Google makes visible progress in developing text-to-image technologies based on artificial intelligence


Engaged in developing new, even unexpected targeted technologies, Google’s research team said Imagen is a text-to-image model that has an “unprecedented degree of photorealism” and a deep level of language understanding. To understand, Text-to-image AI models are able to understand the relationship between an image and the words used to describe it. Text-to-image models take text inputs like “a dog on a bike” and produce a corresponding image. Imagen starts by generating a small (64×64 pixels) image and then does two “super resolution” passes on it to bring it up to 1024×1024.The research team says the improved software called DALL-E 2 “generates more realistic and accurate images with four times greater resolution”. Google’s research team said it has also created a benchmark tool to assess and compare different text-to-image models. Google Research also said that its preliminary analysis of Imagen suggests that the model encodes a range of “social and cultural biases” when making images of activities, events and objects.

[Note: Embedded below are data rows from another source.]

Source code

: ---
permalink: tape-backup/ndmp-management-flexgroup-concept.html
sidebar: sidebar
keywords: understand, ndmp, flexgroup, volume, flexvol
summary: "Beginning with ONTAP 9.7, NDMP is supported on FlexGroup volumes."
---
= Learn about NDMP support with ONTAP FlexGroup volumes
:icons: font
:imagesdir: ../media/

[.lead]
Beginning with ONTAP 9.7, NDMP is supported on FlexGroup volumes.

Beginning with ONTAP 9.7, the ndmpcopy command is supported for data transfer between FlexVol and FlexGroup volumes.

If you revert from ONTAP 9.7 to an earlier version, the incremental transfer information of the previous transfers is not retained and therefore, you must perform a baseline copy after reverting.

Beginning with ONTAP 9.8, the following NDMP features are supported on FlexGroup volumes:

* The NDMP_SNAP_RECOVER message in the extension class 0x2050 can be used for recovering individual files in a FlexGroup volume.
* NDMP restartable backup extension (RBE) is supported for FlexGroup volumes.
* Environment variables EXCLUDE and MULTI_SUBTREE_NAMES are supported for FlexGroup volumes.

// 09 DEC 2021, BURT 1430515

The new technique generated some concerns about its misuse possibility. „The potential risks of misuse raise concerns regarding responsible open-sourcing of code and demos. At this time we have decided not to release code or a public demo,” the researchers declared. Even if for the instant an immediate application of this research was not clearly established, it’s without doubts a way to push the AI capabilities for future developments that will prove to be important for the humanity.